What they need to realize is the only person they can control is themselves, Jost Babin said, adding “when you change yourself, there is a shift of everyone around you.”
“One person can make a difference in a group of people,” Jost Babin said. “If you are stressing out, that will spread to others. We are all interconnected.”
“Women are not responsible for everyone else’s needs,” Benner added. “People need to take responsibility for their own happiness. Teaching others to take responsibility for their own life is a gift.”
Jost Babin had a client who found it a struggle to get her family to go to events with her during the holidays. The client decided she was no longer going to try to coordinate her family’s schedules or argue with them about who was doing what. Instead, she made a calendar and listed the events she was going to do – get a tree, go to a concert, go to church…
“The woman asked her family to put their name down for the events they wanted to participate in,” Jost Babin said. “She found it empowering.”

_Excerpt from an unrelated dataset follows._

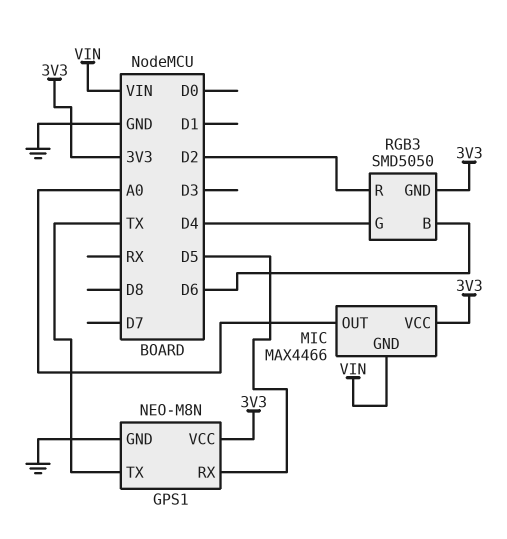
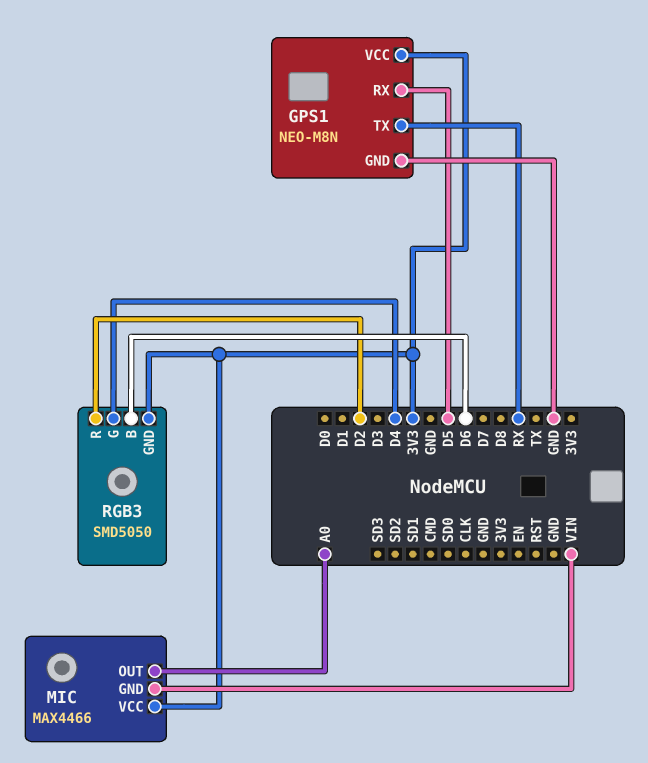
GPS1 pin TX: TX -> RX

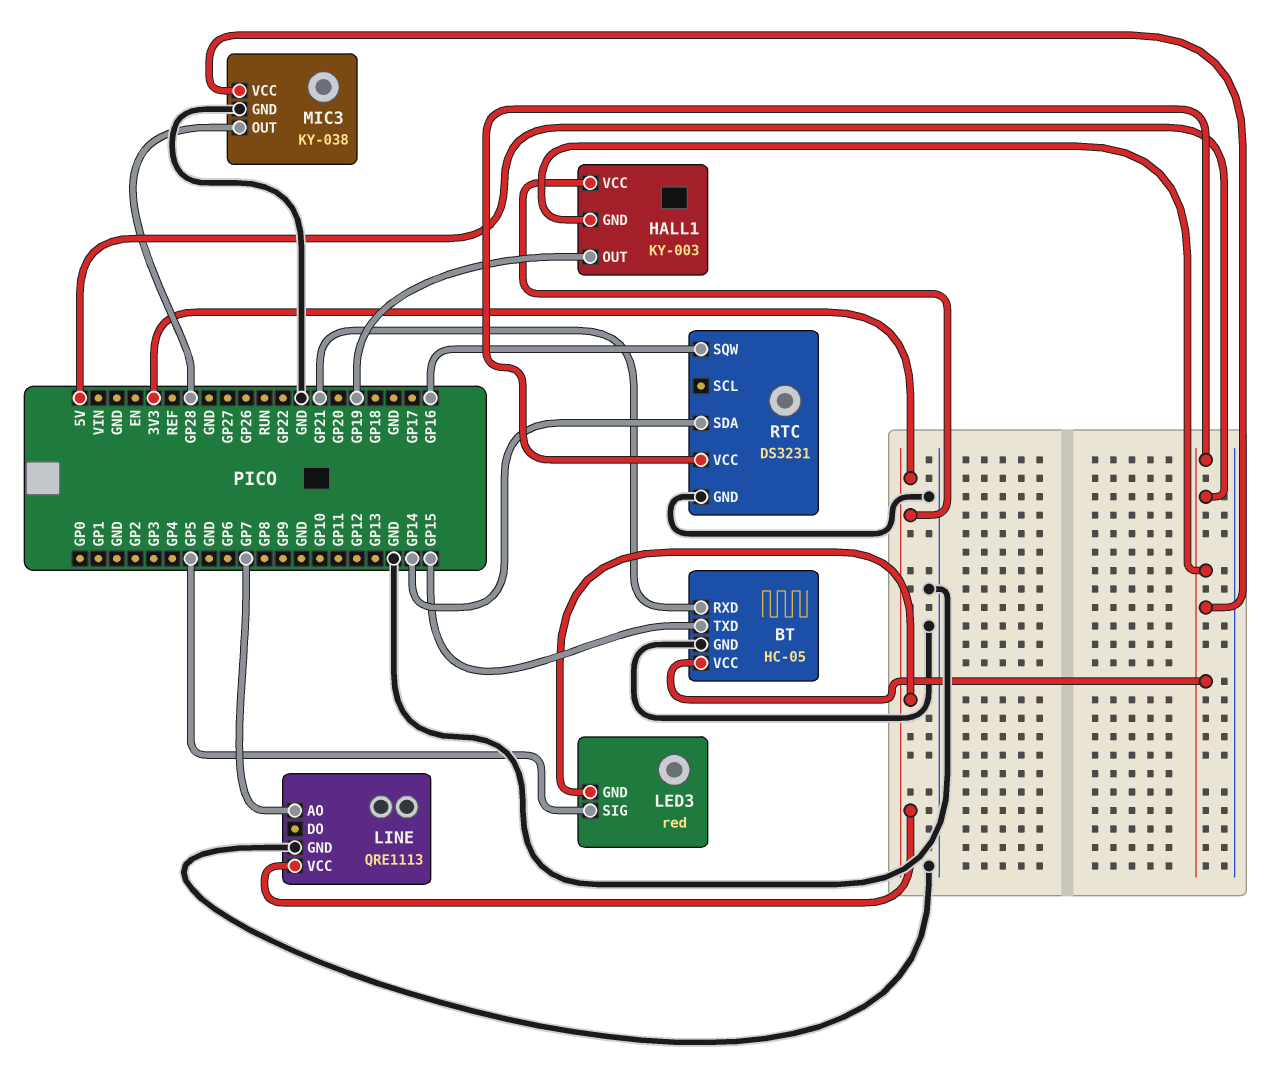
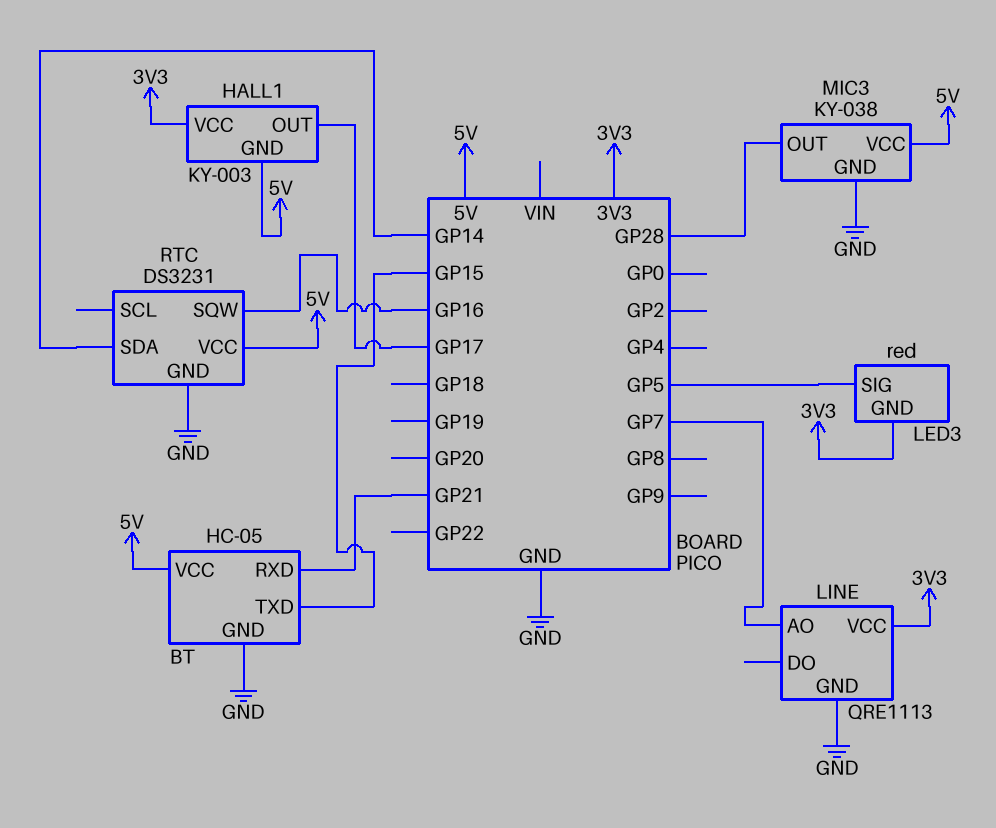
HALL1 pin OUT: GP19 -> GP17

To stress or not to stress
Jost Babin said our brain is constantly telling us if we are feeling stressed. “We may feel exhausted or aches and pains in our body,” she said. “Stress can deplete your energy and lead to other health problems.”
One way to deal with stress is to live in the moment, Benner and Jost Babin agreed.
When you are baking cookies with your children, focus just on that task. “This is a perfect time of the year to practice mindfulness,” Benner said, “by being engaged in what you are doing.”
Benner and Jost Babin encourage women to not to try to be Super Woman.
When feeling overwhelmed with a long to do list or pending deadlines, try to divide the list into what you can get done at this moment. By committing to small daily choices it is much more doable than asking yourself to do everything all at once, they said.
They also encourage women to enlist the help of their family and relatives to prepare the holiday meal, wrap presents and other tasks.
Realizing many women have a difficult time saying “no,” Benner encourages them to say what they can do.
Instead of saying “yes,” to making the entire Christmas dinner, say you can make the turkey and ask family to make the other dishes, they suggested.
By everyone collaborating, it divides the work and makes it easier on everyone, Jost Babin said.
Realizing life isn’t perfect and bad things will happen, Benner and Jost Babin said people have a choice on how they deal with it.
“There is a lesson to be learned from every thing,” Benner said.
Stress can lead to bad habits, including overeating or being too tired to exercise. Benner encourages women to take the time to exercise, sleep and eat healthy. “Don’t use the holidays as an excuse to stop exercising or eating poorly,” she said.
When feeling overwhelmed, Benner suggests spending time writing down three things are grateful for. “It makes you appreciate what you have in life,” she said.
Jost Babin encourages women to ask for help if they are feeling overwhelmed by stress or depression – both of which can take a toll on the body.
Ever notice how you feel when you do something nice for someone else? Whether it’s opening a door for a stranger who has an armload of packages at the post office or giving a compliment, you can make a difference in someone’s day and your own.
By giving love and of your time to family and friends, and being kind to yourself, you can make the holidays a joyful time, Benner said.